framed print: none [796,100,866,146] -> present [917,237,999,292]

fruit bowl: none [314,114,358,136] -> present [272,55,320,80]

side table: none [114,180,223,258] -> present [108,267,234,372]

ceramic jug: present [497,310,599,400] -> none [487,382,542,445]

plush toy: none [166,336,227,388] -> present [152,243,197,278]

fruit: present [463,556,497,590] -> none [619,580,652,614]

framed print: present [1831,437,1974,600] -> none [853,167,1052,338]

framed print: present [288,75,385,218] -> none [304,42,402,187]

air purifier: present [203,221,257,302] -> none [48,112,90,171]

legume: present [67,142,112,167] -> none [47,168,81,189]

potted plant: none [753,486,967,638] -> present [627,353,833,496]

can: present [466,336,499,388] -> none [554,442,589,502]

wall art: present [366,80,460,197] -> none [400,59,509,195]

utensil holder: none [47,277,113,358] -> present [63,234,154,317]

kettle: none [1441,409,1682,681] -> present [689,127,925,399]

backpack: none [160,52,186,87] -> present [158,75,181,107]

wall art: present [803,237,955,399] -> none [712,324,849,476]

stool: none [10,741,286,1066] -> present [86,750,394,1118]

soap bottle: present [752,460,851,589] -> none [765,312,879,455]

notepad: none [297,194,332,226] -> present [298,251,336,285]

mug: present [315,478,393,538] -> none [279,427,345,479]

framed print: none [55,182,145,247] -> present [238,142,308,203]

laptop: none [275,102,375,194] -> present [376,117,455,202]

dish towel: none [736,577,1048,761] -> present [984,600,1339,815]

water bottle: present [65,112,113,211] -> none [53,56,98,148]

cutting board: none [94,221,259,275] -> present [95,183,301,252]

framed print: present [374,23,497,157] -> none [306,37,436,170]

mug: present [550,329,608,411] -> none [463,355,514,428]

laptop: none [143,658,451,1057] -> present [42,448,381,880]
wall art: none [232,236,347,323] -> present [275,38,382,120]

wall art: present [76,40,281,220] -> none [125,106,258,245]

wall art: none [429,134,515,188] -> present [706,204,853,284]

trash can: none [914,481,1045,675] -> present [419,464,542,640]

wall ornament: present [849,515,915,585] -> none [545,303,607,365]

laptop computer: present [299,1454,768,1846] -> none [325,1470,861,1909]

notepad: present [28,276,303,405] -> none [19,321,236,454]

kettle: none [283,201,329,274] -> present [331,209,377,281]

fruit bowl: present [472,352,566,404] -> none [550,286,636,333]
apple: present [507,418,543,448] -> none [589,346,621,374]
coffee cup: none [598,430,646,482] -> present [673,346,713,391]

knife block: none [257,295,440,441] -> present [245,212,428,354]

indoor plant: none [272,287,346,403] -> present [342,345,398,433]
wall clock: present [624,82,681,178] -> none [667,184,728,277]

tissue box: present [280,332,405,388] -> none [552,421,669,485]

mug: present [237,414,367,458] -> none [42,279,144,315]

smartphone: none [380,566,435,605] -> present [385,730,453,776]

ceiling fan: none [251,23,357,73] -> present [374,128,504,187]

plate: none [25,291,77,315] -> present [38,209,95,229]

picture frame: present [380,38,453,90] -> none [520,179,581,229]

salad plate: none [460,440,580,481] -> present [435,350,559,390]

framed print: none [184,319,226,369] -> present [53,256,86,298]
+---+
**WHAT IS EXPECTED**. Only the lines from the start of the material through the line bearing "wall art: present [76,40,281,220]" are needed, restated exactly, with both end lines included.

**EXPECTED ANSWER**.
framed print: none [796,100,866,146] -> present [917,237,999,292]

fruit bowl: none [314,114,358,136] -> present [272,55,320,80]

side table: none [114,180,223,258] -> present [108,267,234,372]

ceramic jug: present [497,310,599,400] -> none [487,382,542,445]

plush toy: none [166,336,227,388] -> present [152,243,197,278]

fruit: present [463,556,497,590] -> none [619,580,652,614]

framed print: present [1831,437,1974,600] -> none [853,167,1052,338]

framed print: present [288,75,385,218] -> none [304,42,402,187]

air purifier: present [203,221,257,302] -> none [48,112,90,171]

legume: present [67,142,112,167] -> none [47,168,81,189]

potted plant: none [753,486,967,638] -> present [627,353,833,496]

can: present [466,336,499,388] -> none [554,442,589,502]

wall art: present [366,80,460,197] -> none [400,59,509,195]

utensil holder: none [47,277,113,358] -> present [63,234,154,317]

kettle: none [1441,409,1682,681] -> present [689,127,925,399]

backpack: none [160,52,186,87] -> present [158,75,181,107]

wall art: present [803,237,955,399] -> none [712,324,849,476]

stool: none [10,741,286,1066] -> present [86,750,394,1118]

soap bottle: present [752,460,851,589] -> none [765,312,879,455]

notepad: none [297,194,332,226] -> present [298,251,336,285]

mug: present [315,478,393,538] -> none [279,427,345,479]

framed print: none [55,182,145,247] -> present [238,142,308,203]

laptop: none [275,102,375,194] -> present [376,117,455,202]

dish towel: none [736,577,1048,761] -> present [984,600,1339,815]

water bottle: present [65,112,113,211] -> none [53,56,98,148]

cutting board: none [94,221,259,275] -> present [95,183,301,252]

framed print: present [374,23,497,157] -> none [306,37,436,170]

mug: present [550,329,608,411] -> none [463,355,514,428]

laptop: none [143,658,451,1057] -> present [42,448,381,880]
wall art: none [232,236,347,323] -> present [275,38,382,120]

wall art: present [76,40,281,220] -> none [125,106,258,245]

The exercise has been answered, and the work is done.